PARLEMENTARIA – Minimnya pemahaman anak dan remaja terkait kesehatan reproduksi mendapat sorotan serius dari Anggota Komisi IV Dewan Perwakilan Rakyat Daerah (DPRD) Kalimantan Timur (Kaltim), Damayanti. Dalam Rapat Dengar Pendapat (RDP) bersama Komisi Perlindungan Anak Daerah (KPAD) Kaltim, Selasa (22/7/2025), ia menegaskan bahwa generasi muda harus dibekali edukasi reproduksi sejak dini untuk mencegah berbagai persoalan sosial di masa depan.
“Berbicara mengenai anak adalah aset dan investasi untuk masa depan bangsa nantinya, seperti apa anak-anak kita saat ini, itu akan menentukan seperti apa wajah bangsa ini ke depannya,” ujarnya tegas.
Damayanti menilai, rendahnya kesadaran tentang pentingnya pendidikan reproduksi menjadi salah satu penyebab tingginya pernikahan usia dini di sejumlah daerah. Menurutnya, kondisi ini berpotensi memicu persoalan serius seperti kekerasan dalam rumah tangga (KDRT), stunting, hingga ketidaksiapan pasangan muda dalam mengasuh anak. “Banyak masalah muncul karena anak-anak tidak diberi bekal pemahaman memadai mengenai fungsi dan tanggung jawab reproduksi sejak usia sekolah,” tambahnya.
Damayanti mendorong agar KPAD tidak bekerja sendiri dalam menangani persoalan anak. Ia menekankan perlunya sinergi dengan Dinas Pendidikan untuk merancang dan melaksanakan program edukatif yang menyasar pelajar usia sekolah. Menurutnya, upaya ini akan lebih efektif jika dilakukan secara terstruktur melalui kurikulum maupun kegiatan ekstrakurikuler yang konsisten. “Persoalan ini harus menjadi perhatian bersama, bukan hanya tanggung jawab satu lembaga,” kata Damayanti.

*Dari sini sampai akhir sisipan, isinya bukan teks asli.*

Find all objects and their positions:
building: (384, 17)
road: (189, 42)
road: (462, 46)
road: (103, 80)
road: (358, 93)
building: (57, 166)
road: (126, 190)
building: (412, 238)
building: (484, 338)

Meski mengapresiasi keberadaan KPAD, Damayanti tak menutup mata terhadap kelemahan lembaga tersebut. Ia mengkritik kinerja KPAD yang dinilainya belum optimal, meskipun anggaran yang tersedia mencapai sekitar setengah miliar rupiah per tahun. Menurutnya, respons KPAD terhadap persoalan anak masih kalah dibandingkan Tim Reaksi Cepat Perlindungan Perempuan dan Anak (TRC PPA) Kaltim yang dipimpin Rina Zainum. “KPAD ini antara ada dan tidak. Karena kasus-kasus yang berkaitan dengan anak, TRC yang dinakhodai oleh Ibu Rina Zainum selalu di depan,” ujarnya.
Damayanti menegaskan bahwa besarnya anggaran tidak akan berdampak signifikan jika tidak dibarengi dengan peningkatan kapasitas kelembagaan dan strategi kerja yang jelas. Ia menilai KPAD seharusnya berada di garda terdepan dalam perlindungan anak, bukan sekadar menjalankan fungsi administratif.
Menurut Damayanti, langkah yang dibutuhkan KPAD adalah memperkuat sistem kerja dan meningkatkan kecepatan respons terhadap setiap laporan atau kasus yang melibatkan anak. Edukasi reproduksi juga harus dijadikan agenda prioritas agar generasi muda memiliki pemahaman yang benar tentang kesehatan reproduksi, hak, dan tanggung jawab mereka. “Anggaran besar tanpa strategi konkret tidak akan menghasilkan perubahan,” tegasnya.
Menutup pernyataannya, Damayanti berharap KPAD segera melakukan evaluasi internal dan berbenah dalam hal responsivitas, koordinasi lintas sektor, serta penguatan program edukasi. Menurutnya, hanya dengan langkah nyata dan komitmen bersama, permasalahan anak di Kaltim dapat diminimalisasi. “Semoga ke depannya bisa lebih responsif,” pungkasnya.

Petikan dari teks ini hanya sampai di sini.